Aggregators lose. A listicle that summarizes ten tools without linking to their official documentation is a secondary source. An AI engine that cites it is taking a risk. The aggregator might be wrong, outdated, or biased. The primary source is safer. So the AI engine cites the primary source, and the aggregator gets nothing.

This inverts the traditional SEO value of aggregation. In the old model, aggregators could outrank primary sources by building more backlinks and optimizing for keywords. In the new model, the AI engine skips the aggregator entirely and goes straight to the source. The aggregation strategy that worked for a decade is now a liability.

The lesson is uncomfortable but clear. If you want to be cited by AI engines, you need to be a primary source. That means original reporting, original data, original analysis. It means being the authority on your subject, not the curator of other people’s authority.

The AI engine skips the aggregator and goes straight to the source. The aggregation strategy that worked for a decade is now a liability.

A 30-day checklist

The shift to GEO is real, but it is also concrete. There is a playbook, and it can be executed in roughly 30 days. Here is the sequence.

Week one: Audit existing schema. Run a crawl of your site and check every page for schema.org markup. Identify pages that are missing Article or Organization types. Flag pages that have incomplete markup, especially missing author, publisher, or datePublished properties (Schema.org: Article). This is the diagnostic phase. You cannot fix what you have not measured.

Week two: Add sameAs links to Wikidata. For every organization on your site, create or update its Wikidata entry. Then add a sameAs link in your Organization schema pointing to that entry (Schema.org: Organization). This is the highest-leverage single action you can take. It creates the machine-readable identity chain that AI engines use to trust your content.

Week three: Implement llms.txt. Create the file at your root domain. List your best pages, the ones that are primary sources on their subjects. Prioritize depth over breadth. A short list of high-quality pages is better than a long list of everything (llms.txt project page). Monitor your server logs for requests to the file. If no AI providers are hitting it, that is useful information.

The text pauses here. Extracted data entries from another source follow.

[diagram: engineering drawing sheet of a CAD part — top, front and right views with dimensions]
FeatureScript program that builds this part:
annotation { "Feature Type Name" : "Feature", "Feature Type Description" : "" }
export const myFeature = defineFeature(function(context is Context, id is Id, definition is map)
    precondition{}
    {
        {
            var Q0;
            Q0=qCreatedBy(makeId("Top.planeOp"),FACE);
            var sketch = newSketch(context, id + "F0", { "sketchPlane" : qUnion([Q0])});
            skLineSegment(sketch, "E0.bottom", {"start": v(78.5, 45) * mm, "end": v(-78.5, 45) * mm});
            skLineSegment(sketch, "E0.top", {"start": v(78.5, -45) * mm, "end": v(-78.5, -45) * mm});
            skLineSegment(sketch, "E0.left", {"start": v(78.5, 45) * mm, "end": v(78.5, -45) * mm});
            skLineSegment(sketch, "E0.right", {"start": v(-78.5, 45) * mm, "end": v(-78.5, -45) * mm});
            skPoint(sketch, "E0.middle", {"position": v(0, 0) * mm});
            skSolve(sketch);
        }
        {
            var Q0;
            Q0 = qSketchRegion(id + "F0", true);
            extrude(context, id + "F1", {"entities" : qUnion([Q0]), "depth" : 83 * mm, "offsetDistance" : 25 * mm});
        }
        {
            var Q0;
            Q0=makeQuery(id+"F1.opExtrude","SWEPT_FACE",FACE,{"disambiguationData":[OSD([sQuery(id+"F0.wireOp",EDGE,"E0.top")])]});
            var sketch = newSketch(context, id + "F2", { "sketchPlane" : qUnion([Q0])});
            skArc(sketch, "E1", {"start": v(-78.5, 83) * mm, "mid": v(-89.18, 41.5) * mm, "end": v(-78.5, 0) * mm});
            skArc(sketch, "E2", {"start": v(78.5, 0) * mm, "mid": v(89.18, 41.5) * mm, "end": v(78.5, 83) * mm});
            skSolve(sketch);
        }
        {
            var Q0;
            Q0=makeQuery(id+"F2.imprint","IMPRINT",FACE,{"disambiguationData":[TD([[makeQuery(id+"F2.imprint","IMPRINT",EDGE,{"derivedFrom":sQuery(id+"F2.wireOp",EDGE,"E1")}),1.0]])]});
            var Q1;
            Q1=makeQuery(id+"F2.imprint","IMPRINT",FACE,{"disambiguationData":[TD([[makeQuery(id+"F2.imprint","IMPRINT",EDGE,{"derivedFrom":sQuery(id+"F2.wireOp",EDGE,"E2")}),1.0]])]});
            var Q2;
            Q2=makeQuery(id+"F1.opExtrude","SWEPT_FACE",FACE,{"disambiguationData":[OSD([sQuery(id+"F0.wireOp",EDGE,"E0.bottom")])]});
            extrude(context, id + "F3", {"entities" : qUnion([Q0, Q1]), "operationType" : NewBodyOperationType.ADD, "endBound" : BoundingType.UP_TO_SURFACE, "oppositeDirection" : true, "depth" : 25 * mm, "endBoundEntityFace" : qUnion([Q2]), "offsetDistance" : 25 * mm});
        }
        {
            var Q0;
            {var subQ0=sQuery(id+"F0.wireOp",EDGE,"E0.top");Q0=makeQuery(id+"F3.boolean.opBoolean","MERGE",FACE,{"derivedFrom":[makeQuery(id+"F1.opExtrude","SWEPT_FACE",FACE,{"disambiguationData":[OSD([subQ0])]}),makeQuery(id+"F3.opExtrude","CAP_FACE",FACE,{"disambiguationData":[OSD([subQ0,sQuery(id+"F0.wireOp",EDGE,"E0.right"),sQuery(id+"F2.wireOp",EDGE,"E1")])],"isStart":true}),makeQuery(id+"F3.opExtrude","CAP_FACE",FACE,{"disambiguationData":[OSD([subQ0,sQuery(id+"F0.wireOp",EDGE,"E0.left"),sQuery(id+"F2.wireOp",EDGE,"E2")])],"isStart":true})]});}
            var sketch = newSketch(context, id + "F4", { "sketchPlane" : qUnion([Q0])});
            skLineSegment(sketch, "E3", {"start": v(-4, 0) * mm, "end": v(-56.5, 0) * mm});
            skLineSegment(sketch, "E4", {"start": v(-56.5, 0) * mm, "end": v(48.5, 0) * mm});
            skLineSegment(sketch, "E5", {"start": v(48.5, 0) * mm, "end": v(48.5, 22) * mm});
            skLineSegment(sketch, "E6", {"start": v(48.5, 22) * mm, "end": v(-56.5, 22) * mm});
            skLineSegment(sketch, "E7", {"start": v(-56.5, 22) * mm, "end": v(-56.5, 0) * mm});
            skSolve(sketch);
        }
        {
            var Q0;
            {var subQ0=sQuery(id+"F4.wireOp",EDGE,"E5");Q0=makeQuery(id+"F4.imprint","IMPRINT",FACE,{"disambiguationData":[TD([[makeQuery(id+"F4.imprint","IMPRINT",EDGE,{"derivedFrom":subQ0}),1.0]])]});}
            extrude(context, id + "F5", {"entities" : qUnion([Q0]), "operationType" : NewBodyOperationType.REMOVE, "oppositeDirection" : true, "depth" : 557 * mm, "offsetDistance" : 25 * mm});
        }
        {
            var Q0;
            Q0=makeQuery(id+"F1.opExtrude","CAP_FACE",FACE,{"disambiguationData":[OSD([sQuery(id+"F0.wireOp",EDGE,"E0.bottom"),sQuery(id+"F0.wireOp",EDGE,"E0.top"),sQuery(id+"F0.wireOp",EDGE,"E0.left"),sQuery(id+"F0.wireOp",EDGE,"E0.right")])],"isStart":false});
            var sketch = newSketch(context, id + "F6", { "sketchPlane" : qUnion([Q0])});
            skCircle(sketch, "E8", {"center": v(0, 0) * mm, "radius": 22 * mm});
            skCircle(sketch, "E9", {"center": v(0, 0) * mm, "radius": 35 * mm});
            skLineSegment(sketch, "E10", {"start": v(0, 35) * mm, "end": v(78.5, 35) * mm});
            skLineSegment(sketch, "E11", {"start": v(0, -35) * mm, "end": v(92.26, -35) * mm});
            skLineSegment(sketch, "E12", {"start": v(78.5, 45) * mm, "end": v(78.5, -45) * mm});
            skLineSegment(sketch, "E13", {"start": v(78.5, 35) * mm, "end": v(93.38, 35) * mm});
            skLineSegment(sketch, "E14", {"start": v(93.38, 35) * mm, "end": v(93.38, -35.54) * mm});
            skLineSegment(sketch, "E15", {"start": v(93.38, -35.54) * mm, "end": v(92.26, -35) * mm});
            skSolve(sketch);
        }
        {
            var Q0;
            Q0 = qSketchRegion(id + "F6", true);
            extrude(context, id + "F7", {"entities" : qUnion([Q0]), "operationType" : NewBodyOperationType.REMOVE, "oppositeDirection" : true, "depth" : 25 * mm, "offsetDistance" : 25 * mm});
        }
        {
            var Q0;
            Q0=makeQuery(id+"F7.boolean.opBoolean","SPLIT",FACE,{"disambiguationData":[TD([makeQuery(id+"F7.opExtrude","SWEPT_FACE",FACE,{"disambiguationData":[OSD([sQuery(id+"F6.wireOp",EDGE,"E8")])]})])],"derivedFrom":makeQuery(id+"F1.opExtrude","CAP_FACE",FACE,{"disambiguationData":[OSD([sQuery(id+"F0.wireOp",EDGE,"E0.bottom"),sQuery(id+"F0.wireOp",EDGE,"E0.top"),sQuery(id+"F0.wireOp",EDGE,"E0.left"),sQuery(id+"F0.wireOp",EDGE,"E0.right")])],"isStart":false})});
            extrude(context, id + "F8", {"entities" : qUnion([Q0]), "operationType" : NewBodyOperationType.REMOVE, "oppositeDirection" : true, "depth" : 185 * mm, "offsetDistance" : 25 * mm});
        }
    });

Week four: Shift content strategy toward primary-source reporting. This is the hard part. Stop writing listicles that aggregate other people’s work. Start writing original analysis, original data, and original reporting. Every piece of content should be the primary source for something. If it is not, it is unlikely to be cited by an AI engine, and its traffic will continue to decline.

The checklist is simple. The execution is not. But the alternative is worse. The alternative is watching your traffic decline quarter over quarter while your rankings stay flat, wondering what changed.

The honest summary

SEO is not dead. But the version of SEO that rewarded aggregation, keyword density, and link-building at the expense of authority is dying. The new version rewards entity-density, structured data, and primary-source authority. It rewards being the source, not the curator.

The AI engines are not trying to destroy publishing. They are trying to answer questions. They will cite the sources that make that job easiest. The publishers that adapt to that reality will be cited. The ones that do not will be invisible.

That is not a judgment. It is a signal. And like any signal, it can be read and acted on. The question is whether you will read it before your traffic tells you the same story in numbers.